**Instructions for the task**
Exact reproduction is needed for the lines from the one with "List each element's" to the end of the listing below, and for no other lines.
============================================================
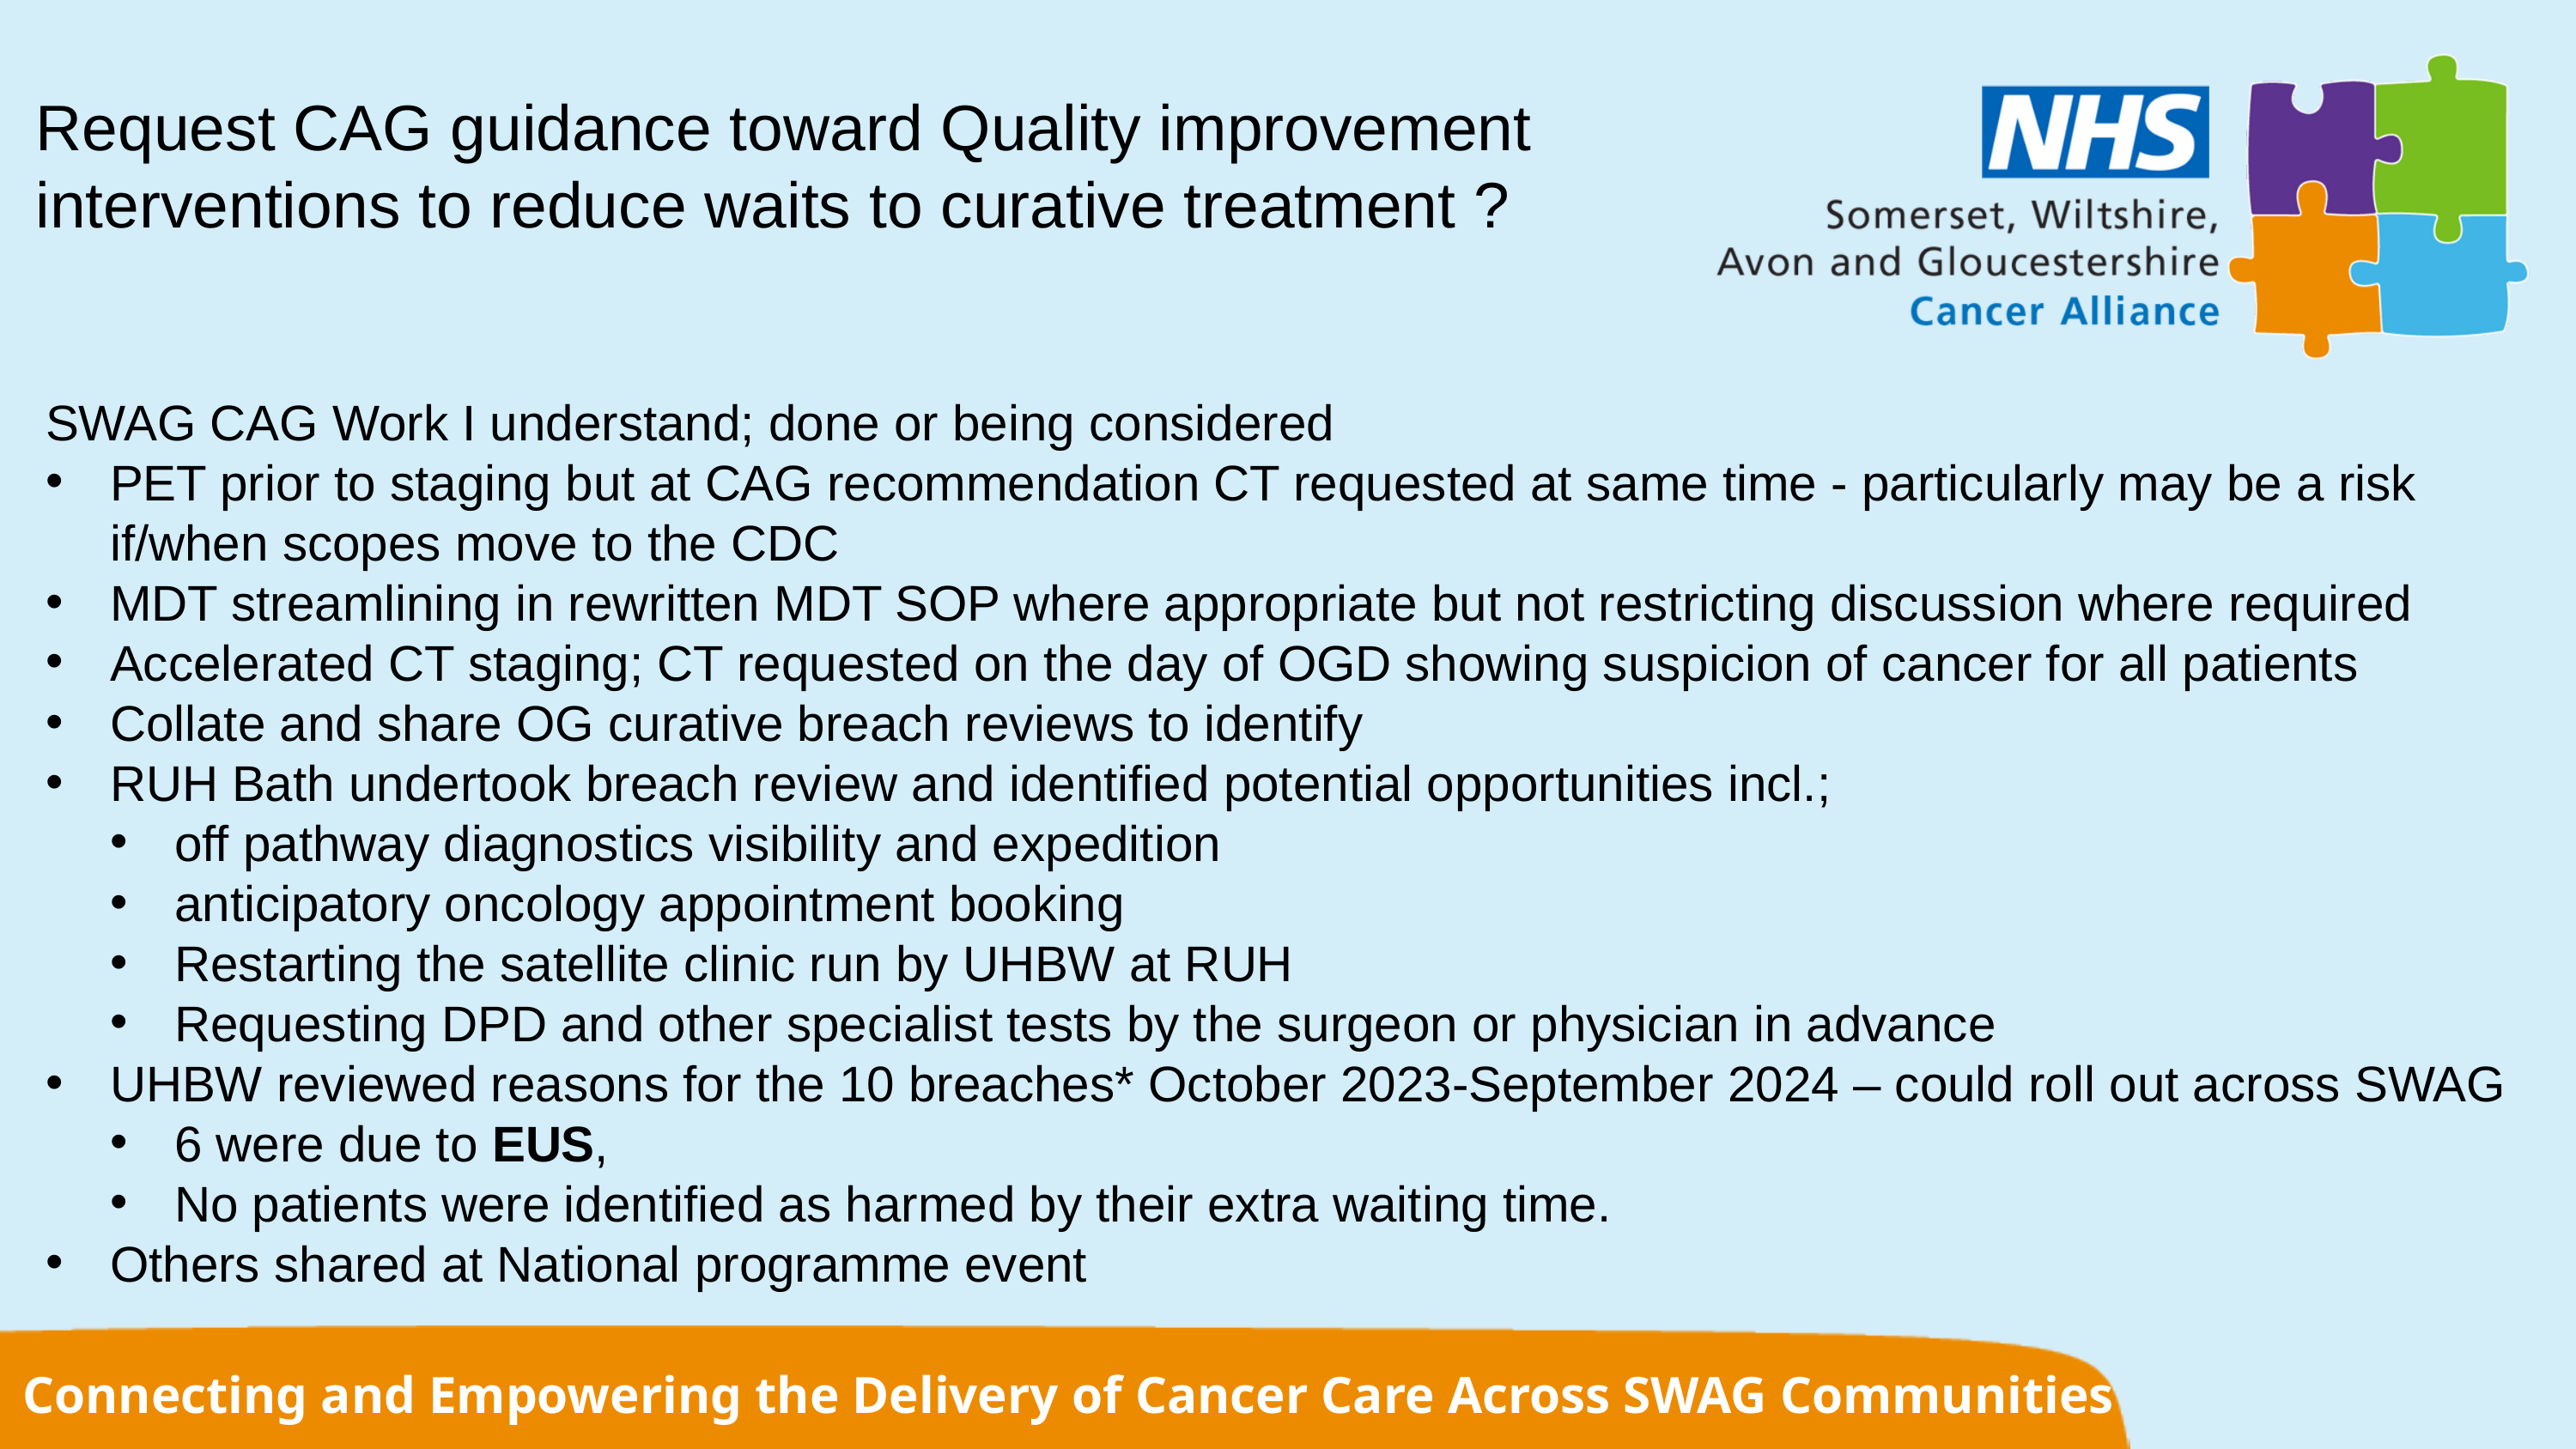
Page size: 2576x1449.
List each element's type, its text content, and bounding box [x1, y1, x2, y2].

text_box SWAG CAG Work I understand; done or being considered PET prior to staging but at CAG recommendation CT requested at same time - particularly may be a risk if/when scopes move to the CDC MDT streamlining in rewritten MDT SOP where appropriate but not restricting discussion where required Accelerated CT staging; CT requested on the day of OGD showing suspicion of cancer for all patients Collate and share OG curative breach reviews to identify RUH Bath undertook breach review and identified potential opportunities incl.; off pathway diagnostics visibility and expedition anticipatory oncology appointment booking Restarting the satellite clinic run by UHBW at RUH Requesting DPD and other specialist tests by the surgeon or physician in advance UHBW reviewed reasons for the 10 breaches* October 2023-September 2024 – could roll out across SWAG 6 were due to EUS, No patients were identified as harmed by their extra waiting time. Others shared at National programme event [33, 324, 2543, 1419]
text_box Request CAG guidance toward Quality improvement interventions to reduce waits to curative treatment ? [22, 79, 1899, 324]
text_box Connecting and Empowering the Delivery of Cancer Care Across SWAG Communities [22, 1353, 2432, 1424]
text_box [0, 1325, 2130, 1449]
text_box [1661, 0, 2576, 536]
============================================================
**Finished exercise**
List each element's type, its text content, and bounding box [x1, y1, x2, y2].

text_box SWAG CAG Work I understand; done or being considered PET prior to staging but at CAG recommendation CT requested at same time - particularly may be a risk if/when scopes move to the CDC MDT streamlining in rewritten MDT SOP where appropriate but not restricting discussion where required Accelerated CT staging; CT requested on the day of OGD showing suspicion of cancer for all patients Collate and share OG curative breach reviews to identify RUH Bath undertook breach review and identified potential opportunities incl.; off pathway diagnostics visibility and expedition anticipatory oncology appointment booking Restarting the satellite clinic run by UHBW at RUH Requesting DPD and other specialist tests by the surgeon or physician in advance UHBW reviewed reasons for the 10 breaches* October 2023-September 2024 – could roll out across SWAG 6 were due to EUS, No patients were identified as harmed by their extra waiting time. Others shared at National programme event [33, 324, 2543, 1419]
text_box Request CAG guidance toward Quality improvement interventions to reduce waits to curative treatment ? [22, 79, 1899, 324]
text_box Connecting and Empowering the Delivery of Cancer Care Across SWAG Communities [22, 1353, 2432, 1424]
text_box [0, 1325, 2130, 1449]
text_box [1661, 0, 2576, 536]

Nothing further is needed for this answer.